Enfâl sûresinin 65. ayeti Bedir savaşında harp başlamadan önce Beydâ denilen yerde nazil oldu. Bu ayet-i kerime ile müslümanlar, kendilerinin on misli olan bir düşman kuvveti karşısında sebat edip yılmadan çarpışmakla emrediliyorlar ve kendilerinden on kat fazla olan bir düşman kuvveti karşısında harp sahasını terketmeleri halin­de sorumlu tutuluyorlardı. Bu yük onlara çok ağır geliyordu. Bunun üze­rine Yüce Allah, "Şimdi Allah sizden (yükü) hafifletti.
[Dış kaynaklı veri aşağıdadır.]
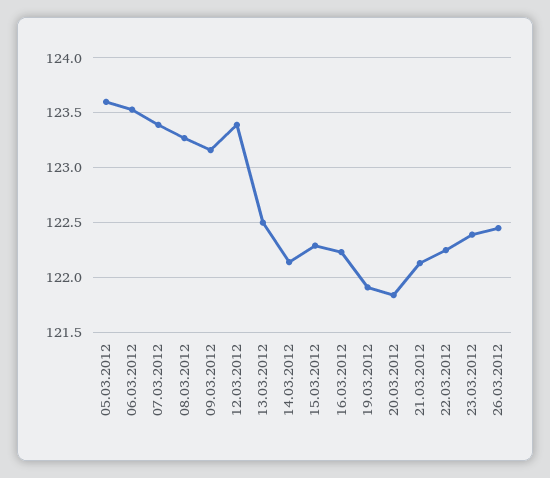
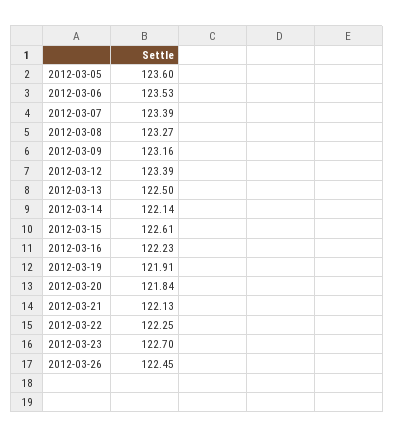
  {
    "05.03.2012": 123.6,
    "06.03.2012": 123.53,
    "07.03.2012": 123.39,
    "08.03.2012": 123.27,
    "09.03.2012": 123.16,
    "12.03.2012": 123.39,
    "13.03.2012": 122.5,
    "14.03.2012": 122.14,
-   "15.03.2012": 122.3,
+   "15.03.2012": 122.61,
    "16.03.2012": 122.23,
    "19.03.2012": 121.91,
    "20.03.2012": 121.84,
    "21.03.2012": 122.13,
    "22.03.2012": 122.25,
-   "23.03.2012": 122.4,
+   "23.03.2012": 122.7,
    "26.03.2012": 122.45
  }

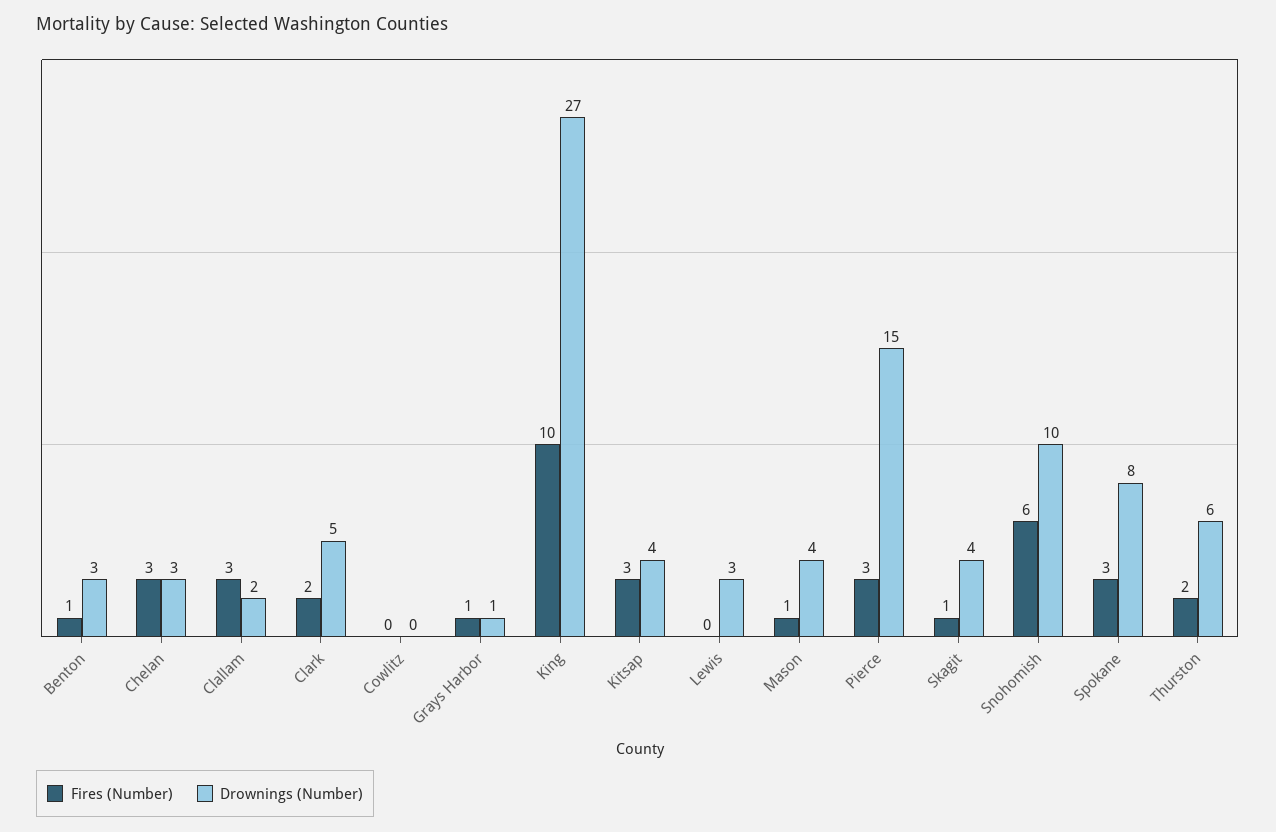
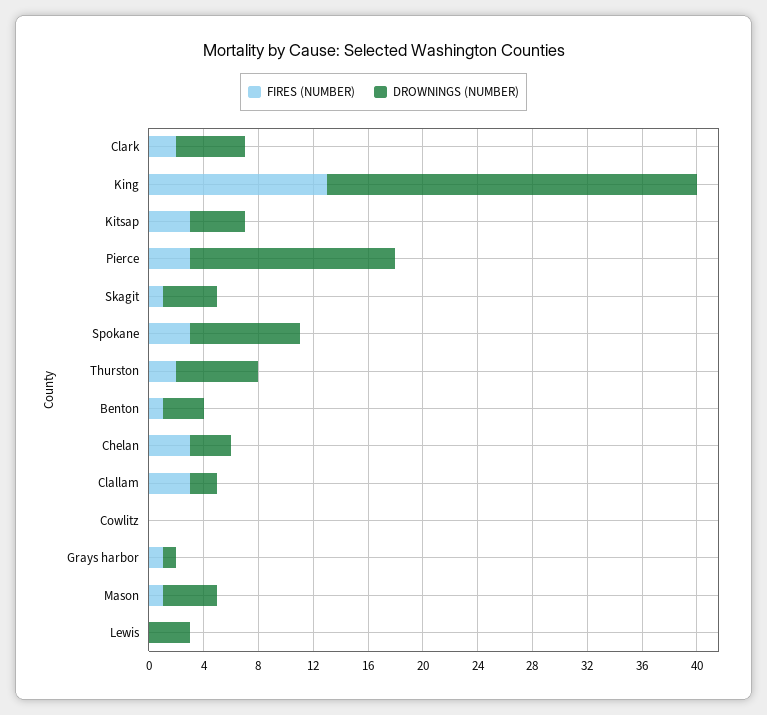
  {
    "Fires (Number)": {
      "Benton": 1,
      "Chelan": 3,
      "Clallam": 3,
      "Clark": 2,
      "Cowlitz": 0,
      "Grays Harbor": 1,
-     "King": 10,
+     "King": 13,
      "Kitsap": 3,
      "Lewis": 0,
      "Mason": 1,
      "Pierce": 3,
      "Skagit": 1,
-     "Snohomish": 6,
      "Spokane": 3,
      "Thurston": 2
    },
    "Drownings (Number)": {
      "Benton": 3,
      "Chelan": 3,
      "Clallam": 2,
      "Clark": 5,
      "Cowlitz": 0,
      "Grays Harbor": 1,
      "King": 27,
      "Kitsap": 4,
      "Lewis": 3,
      "Mason": 4,
      "Pierce": 15,
      "Skagit": 4,
-     "Snohomish": 10,
      "Spokane": 8,
      "Thurston": 6
    }
  }

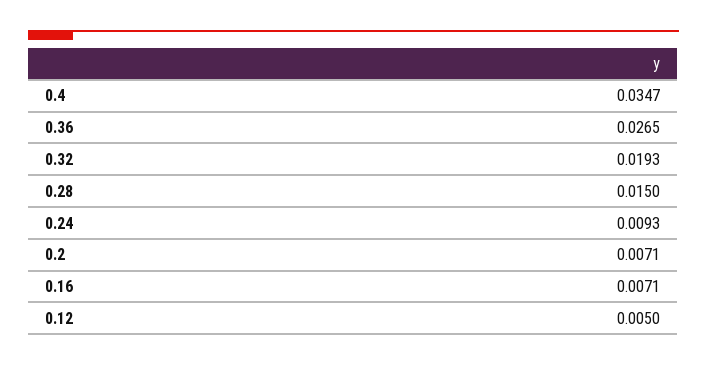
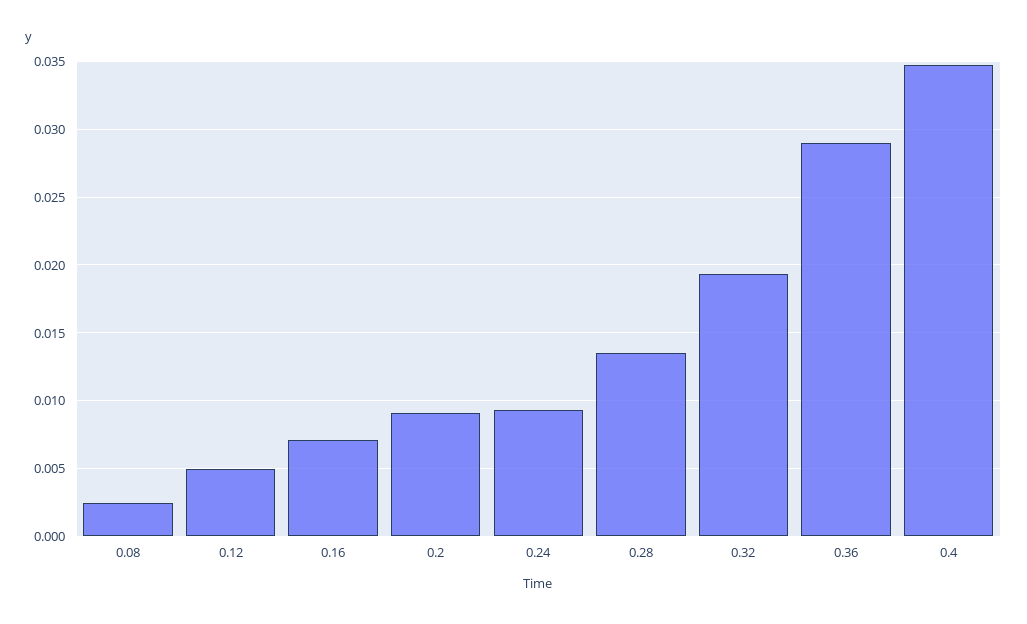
  {
    "0.4": 0.0347,
-   "0.36": 0.0265,
+   "0.36": 0.029,
    "0.32": 0.0193,
-   "0.28": 0.015,
+   "0.28": 0.0135,
    "0.24": 0.0093,
-   "0.2": 0.0071,
+   "0.2": 0.009,
    "0.16": 0.0071,
-   "0.12": 0.005
+   "0.12": 0.005,
+   "0.08": 0.0025
  }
Sizde zayıflık bu­lunduğunu bildi. Bundan böyle sizden sabreden yüz kişi olsa, ikiyüz (ka­fir)! yenerler ve eğer sizden bin kişi olsa Allah'ın izniyle iki bin (kafir)i yenerler. Allah sabredenlerle bareberdir."[Enfâl 66] mealindeki ayet-i kerimeyi indirerek mü'minlerin yükünü hafifletmiş oldu. Bu âyet-i kerîmeye göre, müslümanlar kendilerinin iki katı olan düşman kuvvetleri karşısında sa­vaşmakla mükellef tutulmuşlardır. Binâenaleyh harp sahasında müslüman kuvvetleri düşmanın yansı derecesinde az ve zayıf olsalar yine de düşman­la çarpışmak üzerlerine vacib olur. Böyle bir durumda korkuya kapılarak kaçmaları caiz olamaz. Fakat müslümanlar bundan da az ve zayıf bir du­ruma düşecek olurlarsa o zaman düşmana karşı saldırıya geçmek Üzerleri­ne vacib değildir. Belki düşmanın harp vesilesi olabilecek bazı tutumlarına göz yumarak harp tehlikesini atlatmaya çalışmaları kendileri için caiz olur.[Miras Kâmil, tecrîd-i sarih VIII, 348 1.baskı.]

 

Bezlü'l-Mechûd yazarı eş-Şeyh Halil Ahmed'in açıklamasına göre, me­tindeki Enfâl sûresinin altmışaltıncı ayetinde geçen; "Allah sizde zayıflık olduğunu bildi" cümlesindeki "bildi" kelimesinden maksat, "Allah'ın ezel­den ebede mevcut olan ilminin taalluk etmesidir." Yoksa bu kelimeyi, "Allah daha önce bunu bilmiyordu da daha yem bildi" şeklinde anlamak son derece yanlış olur ve küfrü gerektirir.[Bezlü'l-Mechûd, VII, 158.]